# ISTRUZIONE A
Riscrivi il tratto dell'intervista sulla Lega che va da "Si dice che" fino a "alleati di Fi...". Sostituisci "Friuli" con "Friuli Venezia Giulia".
# ISTRUZIONE B
Secondo l'intervista sulla Lega, da chi è stato votato il presidente Mattarella?
# ISTRUZIONE C
Prosegui l'intervista sulla Lega partendo dalla domanda con cui termina.

# DOCUMENTO DI PARTENZA
---

Ma di un Mattarella bis che ne pensate?

«Fino a dicembre inoltrato mi pare complicato parlare di queste cose. Preferirei che ci fosse un candidato di area nostra. Il presidente Mattarella è stato votato dalla sinistra e dai renziani. Con questi numeri, direi che possiamo tentare con un candidato di area. Non dico "nostro nostro", ma almeno si può provare. Si tratta di una battaglia difficile e dura, ma dobbiamo giocarcela».

Si dice che esista una Lega di Salvini e una Lega del ministro Giorgetti e dei governatori del Nord. È una narrativa reale?

«La Lega è un partito identitario. Il che non significa nazionalista: la Lega non può essere nazionalista, proprio perché in Italia esistono tante identità. La forza della Lega è questa: non vogliamo omologare tutto da Nord a Sud. Per me è giustissimo che il mio governatore Zaia sia legato al Veneto, come che Fedriga lo sia al Friuli e così via. Esistono differenze che vanno valorizzate. Il nostro modello economico non è quello della multinazionale che cerca di omologare tutto. Uniformare tutto è una forma di socialismo».

E del mancato dialogo con il Ppe in Europa cosa pensa? In Italia siete alleati di Fi...

---

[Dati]
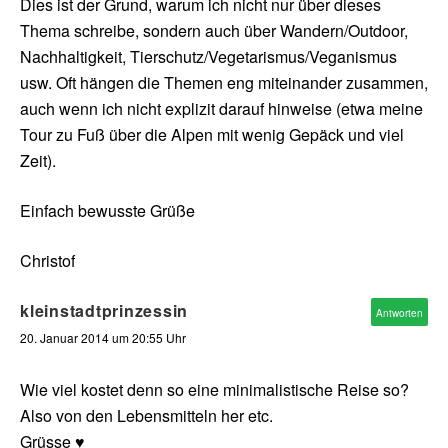
Dies ist der Grund, warum ich nicht nur über dieses
Thema schreibe, sondern auch über Wandern/Outdoor,
Nachhaltigkeit, Tierschutz/Vegetarismus/Veganismus
usw. Oft hängen die Themen eng miteinander zusammen,
auch wenn ich nicht explizit darauf hinweise (etwa meine
Tour zu Fuß über die Alpen mit wenig Gepäck und viel
Zeit).
Einfach bewusste Grüße
Christof
kleinstadtprinzessin
Antworten
20. Januar 2014 um 20:55 Uhr
Wie viel kostet denn so eine minimalistische Reise so?
Also von den Lebensmitteln her etc.
Grüsse ♥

---

# RISULTATO A
Si dice che esista una Lega di Salvini e una Lega del ministro Giorgetti e dei governatori del Nord. È una narrativa reale?

«La Lega è un partito identitario. Il che non significa nazionalista: la Lega non può essere nazionalista, proprio perché in Italia esistono tante identità. La forza della Lega è questa: non vogliamo omologare tutto da Nord a Sud. Per me è giustissimo che il mio governatore Zaia sia legato al Veneto, come che Fedriga lo sia al Friuli Venezia Giulia e così via. Esistono differenze che vanno valorizzate. Il nostro modello economico non è quello della multinazionale che cerca di omologare tutto. Uniformare tutto è una forma di socialismo».

E del mancato dialogo con il Ppe in Europa cosa pensa? In Italia siete alleati di Fi...

# RISULTATO B
Dalla sinistra e dai renziani.

# RISULTATO C
«Dobbiamo fare in Europa ciò che abbiamo fatto in Italia. Entrare in un gruppo in difficoltà è una tattica di per sé, ma a noi serve la strategia, che è quella ad ampio raggio. Dobbiamo sperare ci sia un Ppe che possa governare assieme a noi come alternativa alla sinistra in Europa. Io voglio dialogare con il Ppe, ma partendo da una strategia. Non voglio governare con i socialisti né in Italia né in Europa».

Torniamo al Consiglio federale: benedetta dialettica politica?

«Ben vengano i Consigli federali. Sono molto contento perché abbiamo parlato di politica e perché ognuno portava istanze che avevano un senso. Istanze che peraltro stanno insieme.

La rivoluzione francese, che secondo me ha avuto tanti lati negativi, non ci sarebbe stata senza gli illuministi. Senza le idee, non arrivano i fatti. Ieri si è capito bene: si trattava di istanze e non di questioni personali».